I’m a big fan of awards’ season: I like to cast my opinion and I love the suspense when the envelope is being opened as much as the elated looks on the winners faces – and the gracious loser faces too. Film marketing really goes into overdrive at this time. But unlike Fantastic Four where the studio were trying to pedal a blockbuster, the films being marketed are usually held in high regard, and they films are being marketed to the boards: The Academy, The Hollywood Foreign Press et al. It’s a competition for which film has the best offering in terms of content and performance and what resonates with critics and peers.
Leonardo DiCaprio and The Revenant has been hitting the Oscar trail hard this year in a bid to let everyone know what he went through during film to deliver his performance.
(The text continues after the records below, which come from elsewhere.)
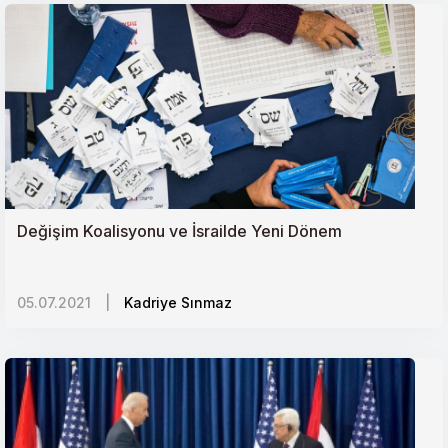
İnsan Ticareti Bağlamında Pedofili
Yoksullukla mücadelede mikrofinans etkili bir araç
olabilir mi?
Suriye İçin Uluslararası Fon İhtiyacı ve Küresel
Çekişme
Değişim Koalisyonu ve İsrailde Yeni Dönem
05.07.2021
|
Kadriye Sınmaz
‘Rus Dünyası Doktrini ve Dış Politikaya Yansımaları
Türkiye-İsrail Ekonomik İlişkileri (2010-2020)
Türkiye-BAE İlişkilerinde Yol Ayrımı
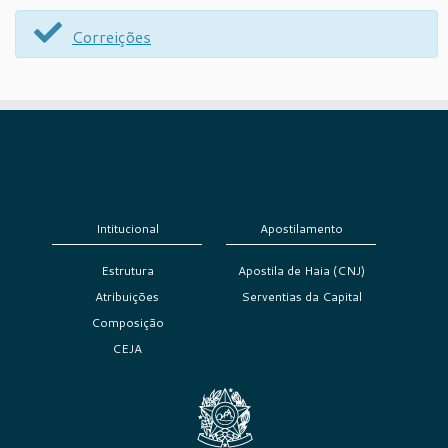
Correições
Intitucional
Apostilamento
Estrutura
Apostila de Haia (CNJ)
Atribuições
Serventias da Capital
Composição
CEJA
It reminds me of sitcom 30 Rock when comic actor Tracy Jordan turns his hand to serious acting in a bid to win the coveted EGOT with his film Hard to Watch. The films all try to be as serious and important as possible: which one should be a landmark ‘best film’ for that year. This year the trailers and film posters are telling me that Spotlight is: “A phenomenal accomplishment”, The Revenant is “A masterpiece of all in film making”, Room is “a one of a kind must see experience”.
These plaudits don’t come cheap. According to The Independent, the average cost for a campaign is $5m ($3m on advertising and marketing and $2m on entertainment and travel costs) and Stephen Follows reports the cost of a ‘Best Picture’ winning Oscar campaign is around $10 million, half of which will go on advertising.
During Oscar season, the studios aggressively pay for adverts politely reminding Academy voters of their films. Often under the phrase ‘For your consideration‘, these adverts appear in almost every area of the film industry; online, in print, on billboards and even videos. A page 1 advert in The Hollywood Reporter during Oscar season cost one Best Picture nominee $72,000.
But money doesn’t always equal a win. Sometimes the indy darlings prevail, such as Crash, 2005 Best Picture winner, which spent $250,000 on DVD screeners. Or The Hurt Locker, whose campaign cost just $5m, as opposed to Shakespeare in Love which spent $15m ten years before.
So what’s the point of a marketing campaign for a film? Generally, films are made to make money, to get bums on seats. A good film needs a good trailer and enticing posters, but that often means it needs good reviews so that stars and pull quotes can be splashed across the canvas. If the marketing campaign is then geared towards winning awards, there’s certain people that need to be impressed: not just the critics and the general public. But at the end of the day, it’s down to the majority opinion: democracy wins via word of mouth, and the internet.